[governance] Tangential (On Exceptionalism Wikileaks) America's vassal acts decisively and illegally
Salanieta T. Tamanikaiwaimaro
salanieta.tamanikaiwaimaro at gmail.com
Sun Aug 19 23:01:00 EDT 2012
+1
On Mon, Aug 20, 2012 at 2:58 PM, Norbert Klein <nhklein at gmx.net> wrote:
> Thanks, Carlos.
>
> Norbert Klein
> Cambodia
>
>
>
> On 8/20/2012 4:59 AM, Carlos A. Afonso wrote:
>
>> Leaving aside Adam's worry about which issues should be discussed here
>> (and I think this is theme is directly related to Internet governance,
>> as the network made viable the massive spread of info of which Wikileaks
>> was the prime messenger, and this is part of freedom of expression and
>> access to information over the net which is central to our rights-based
>> debate), and as an asylum seeker in 1973 in Chile when I had, with my
>> family, to seek refuge in the Panamanian embassy to escape Pinochet's US
>> driven coup: I have to say that the blood-thirsty general adhered to the
>> UN principles and let us out of Chile with full protection of its
>> military from the Panamanian embassy to the airport.

INFORMATION SHOWN
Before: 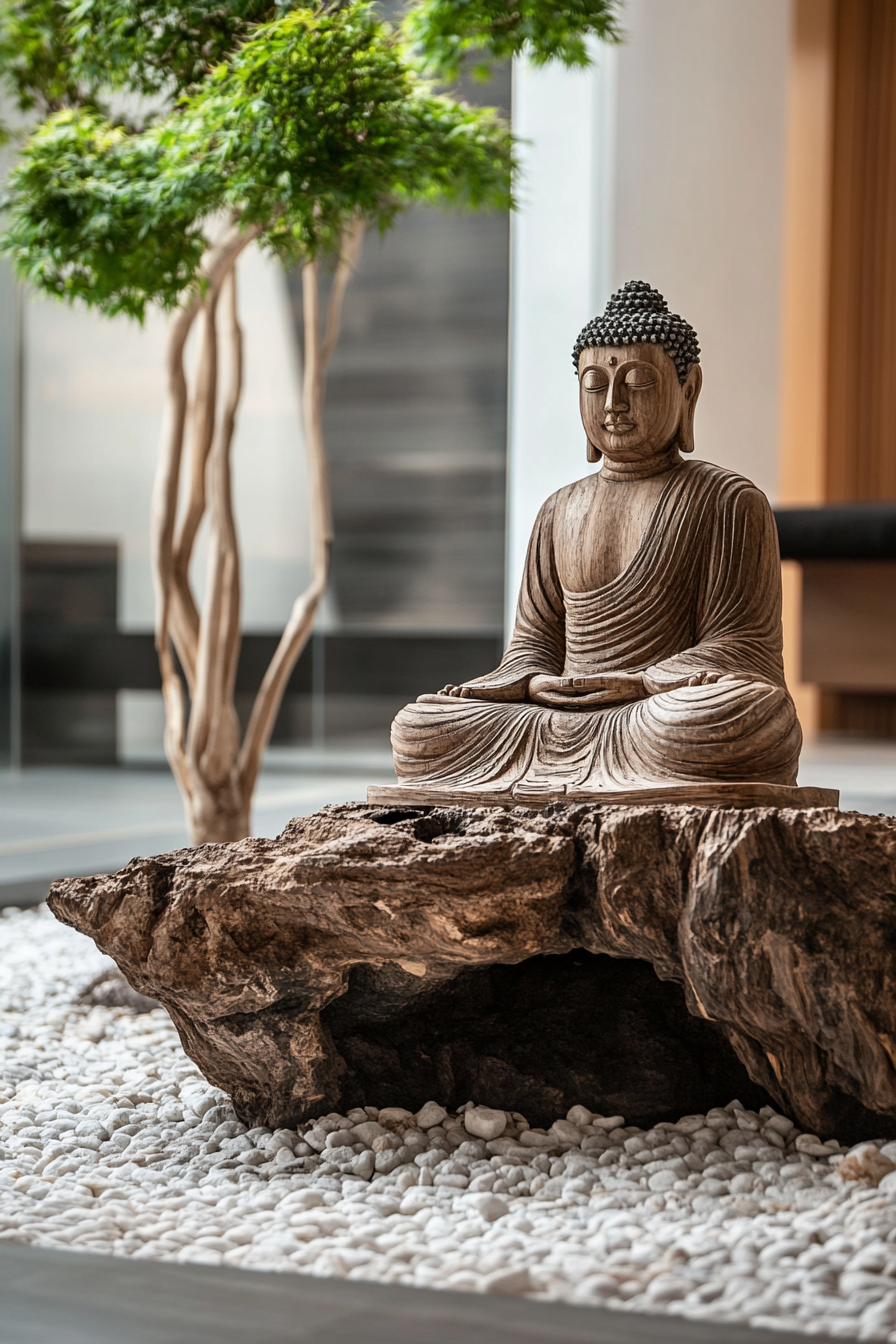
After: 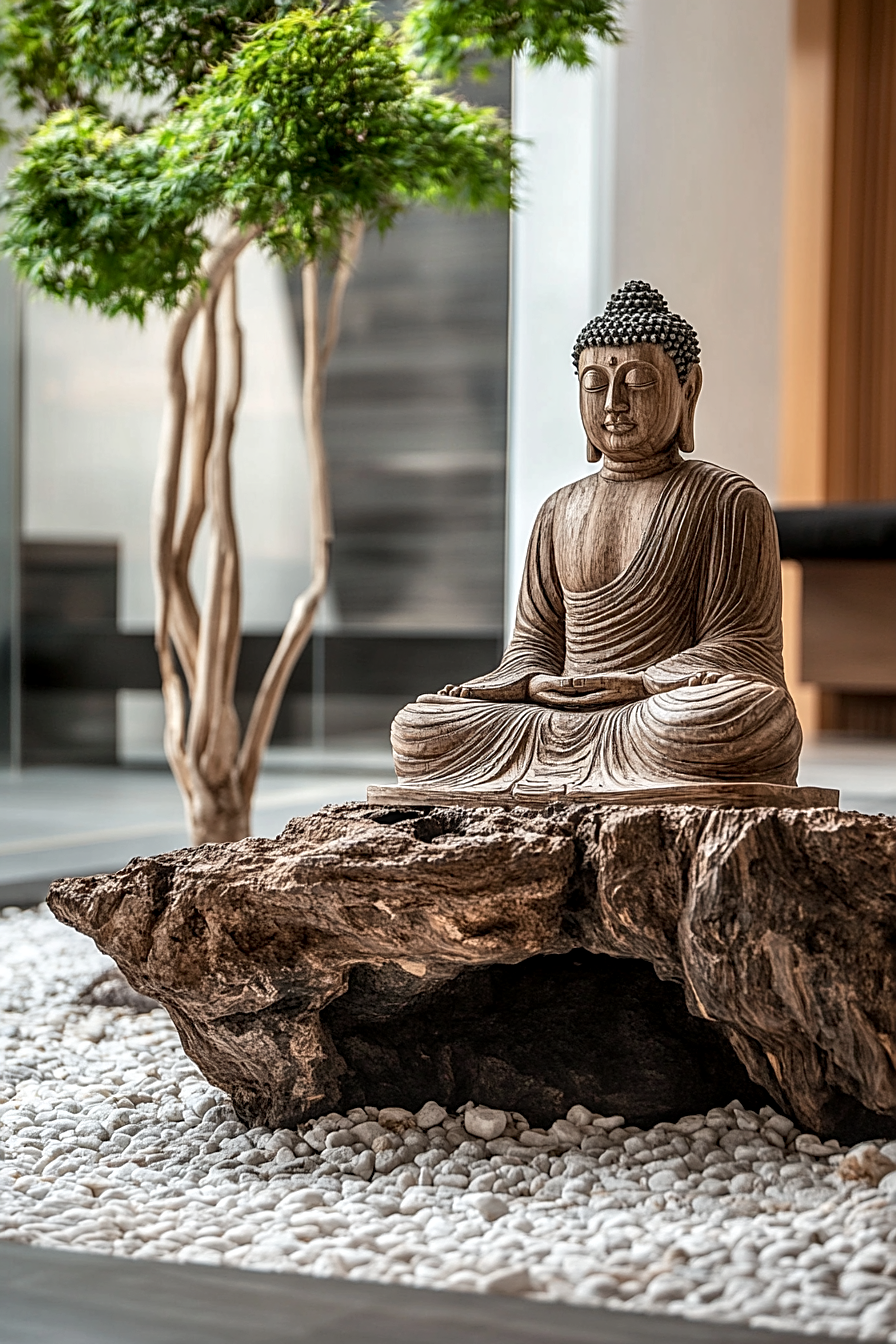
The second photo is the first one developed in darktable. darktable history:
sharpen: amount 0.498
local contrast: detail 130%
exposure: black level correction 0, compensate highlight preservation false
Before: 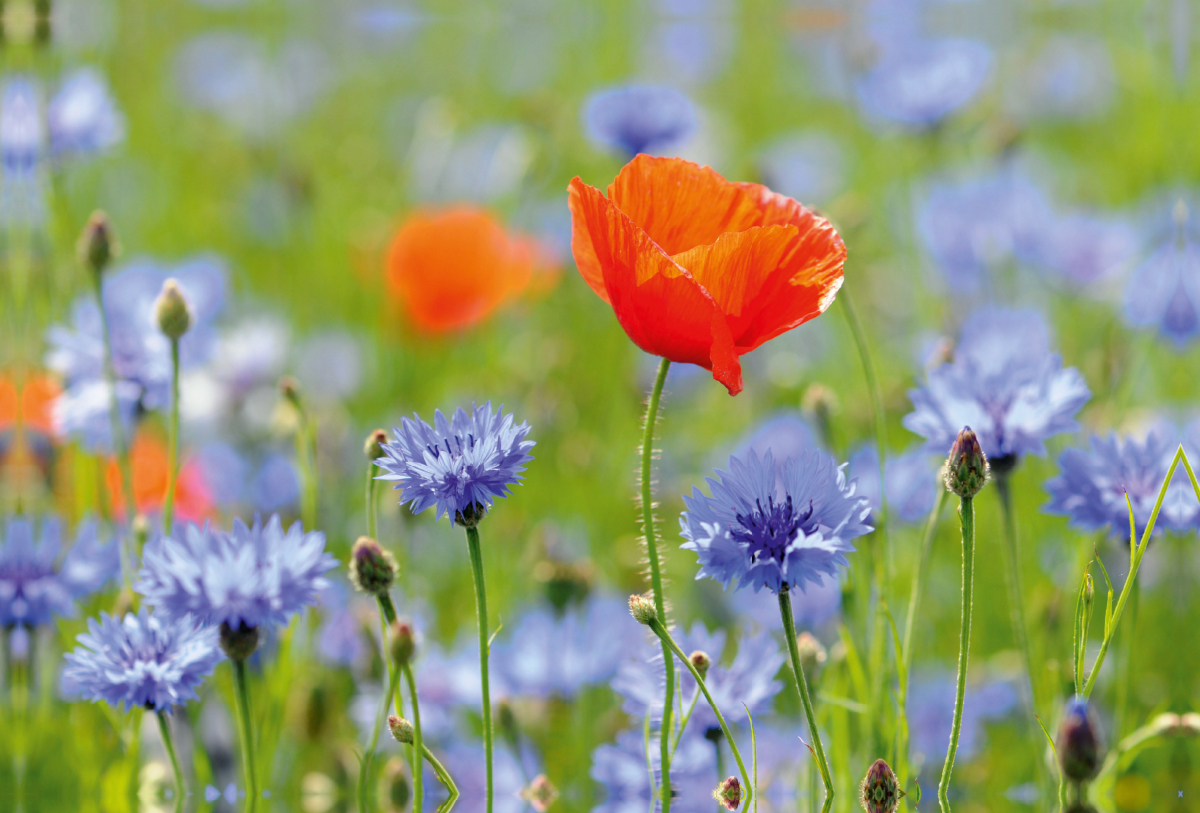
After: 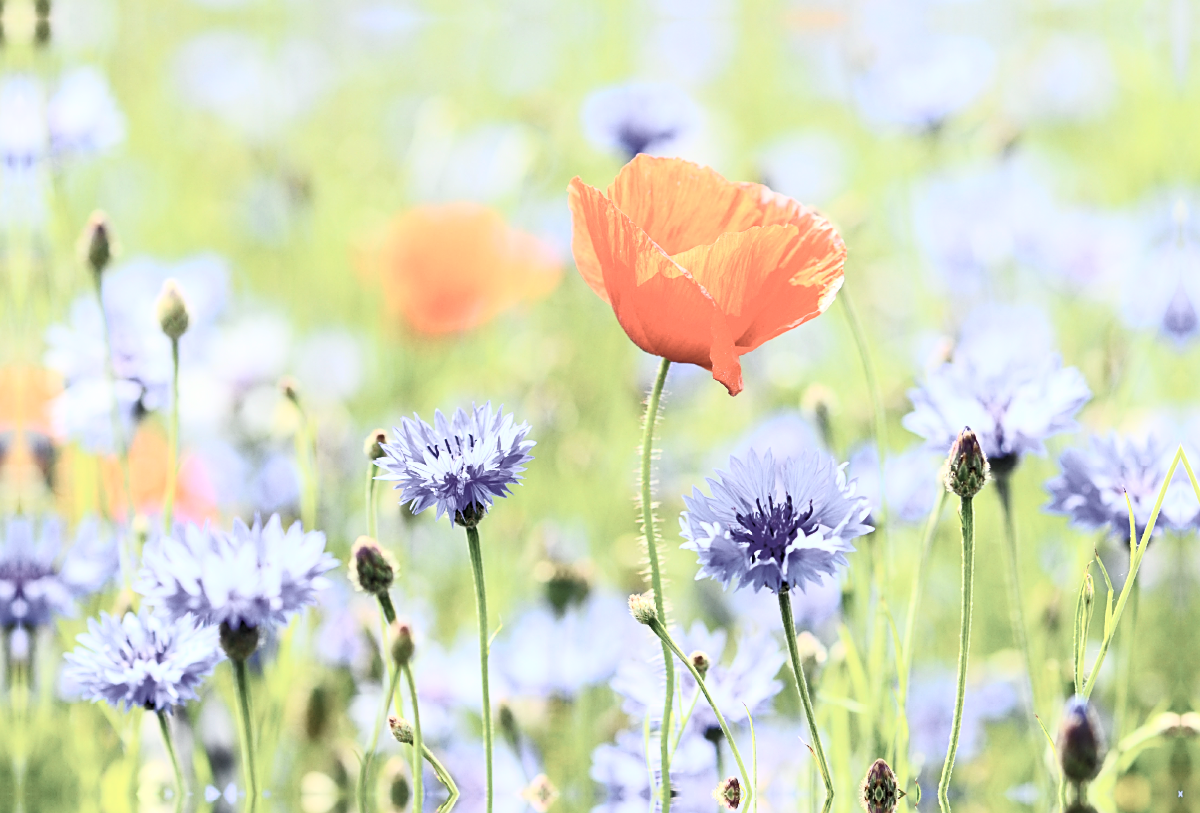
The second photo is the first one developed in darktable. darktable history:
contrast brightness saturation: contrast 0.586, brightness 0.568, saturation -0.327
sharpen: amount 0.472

---

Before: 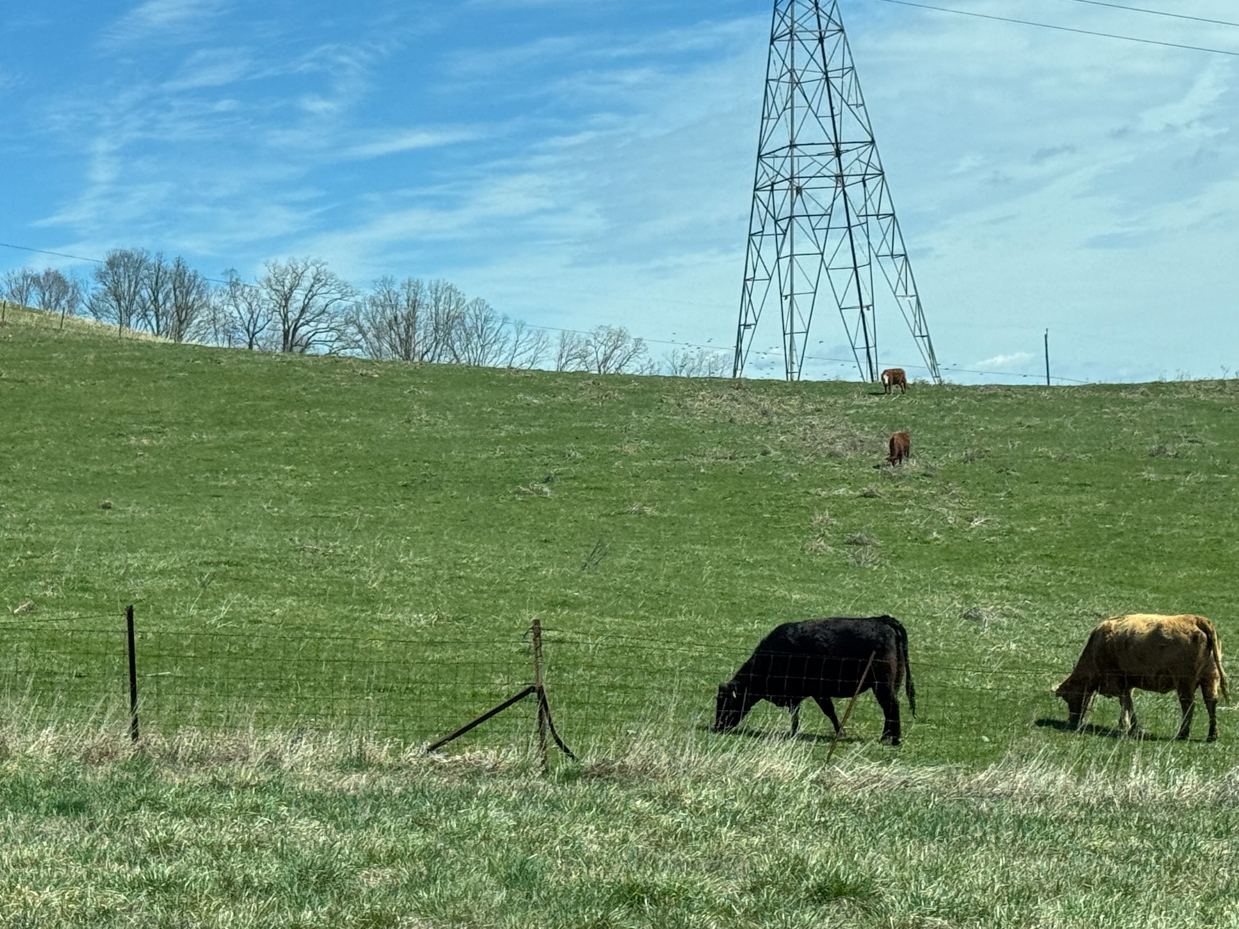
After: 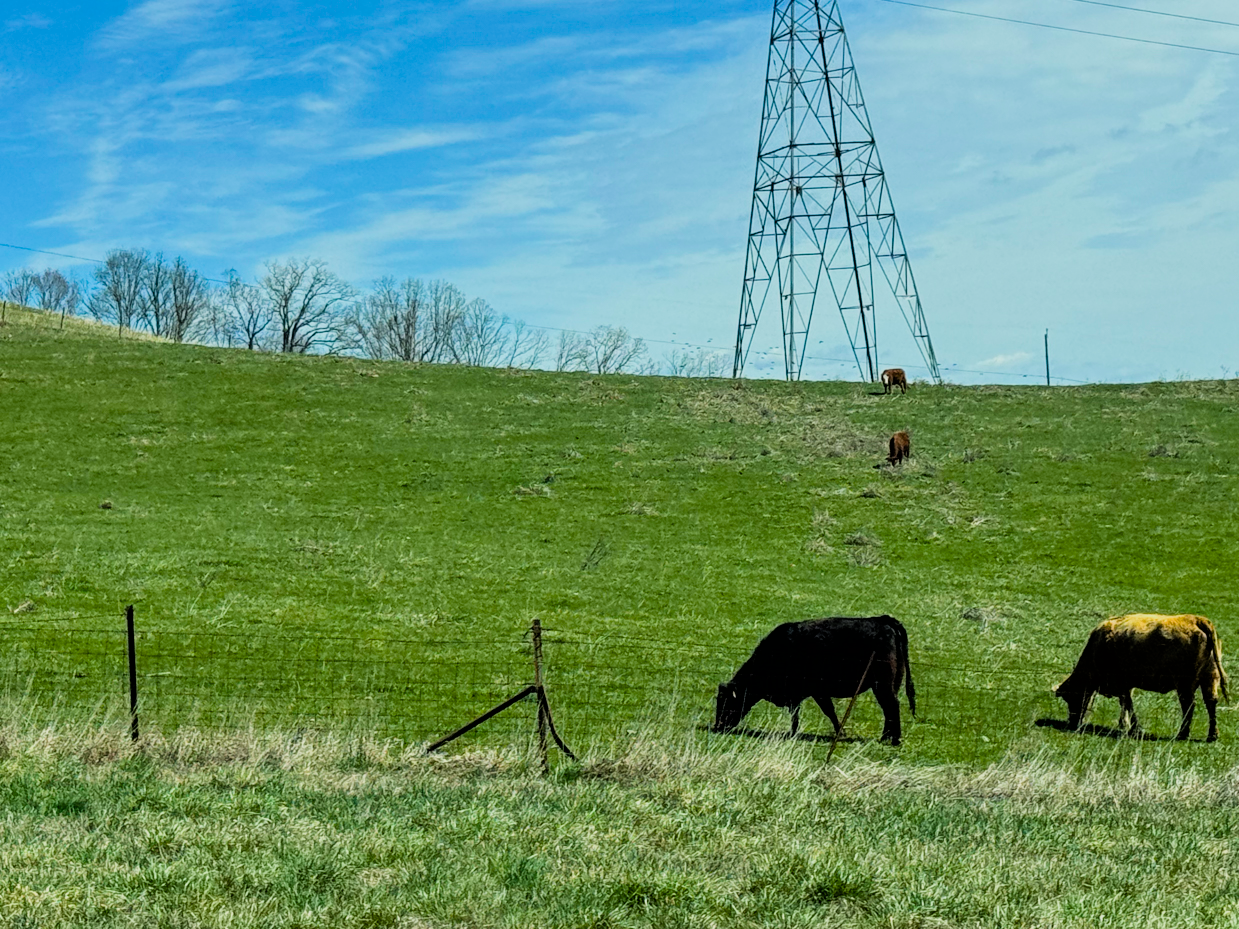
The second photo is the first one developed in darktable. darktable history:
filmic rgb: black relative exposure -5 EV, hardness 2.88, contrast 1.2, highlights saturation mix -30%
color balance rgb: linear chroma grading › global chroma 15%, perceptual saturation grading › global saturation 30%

PROBLEM A
For the Wikileaks mailing-list message, decide whether each statement agrees with it, answering yes or no and quoting the deciding words: (i) Carlos A. Afonso and his family sought refuge in the Panamanian embassy in 1973. (ii) Carlos A. Afonso considers the Wikileaks theme unrelated to Internet governance. (iii) According to Carlos A. Afonso, the general refused to let his family leave Chile.
PROBLEM B
Carry on writing the Wikileaks mailing-list message, beginning right after its final sentence.

FINAL ANSWER A
(i) Yes: "to seek refuge in the Panamanian embassy"
(ii) No: "directly related to Internet governance"
(iii) No: "let us out of Chile with full protection of its"

FINAL ANSWER B
>>
>> The Uk nowadays is not even capable of doing this in the Assange case,
>> who has not been charged, whose supposed "sex violations" in Sweden
>> include a girl who provided services for the CIA (strange coincidence,
>> right?), and whose real "guilt" is in being a messenger -- as I said
>> somewhere these days, Daniel Ellsberg during the Nixon era with Tony
>> Russo were high-level employees of Rand and NASA, not simple privates
>> like Manning, and were responsible for gathering and distributing the
>> Pentagon papers to the NYT. Far "worse", if you wear the US
>> establishment glasses, than Assange.
>>
>> I am really amazed at how low the UK has gone in this, not to speak of
>> Australia, which in this situation unconditionally bows to the USA
>> forgetting that Assange is a citizen of Australia.
>>
>> Whatever his personal style and private doings, Assange cannot be
>> condemned for being a messenger, and ought to be granted the obvious
>> international right to asylum. Or the UK would become like one more of
>> those little governments which are even worse than the Pinochet regime.
>> Well, the Cameron regime (can I say this?) had already proposed full
>> censorship of networks during recent popular mobilizations in the
>> country, what else to expect?
>>
>> frt rgds
>>
>> --c.a.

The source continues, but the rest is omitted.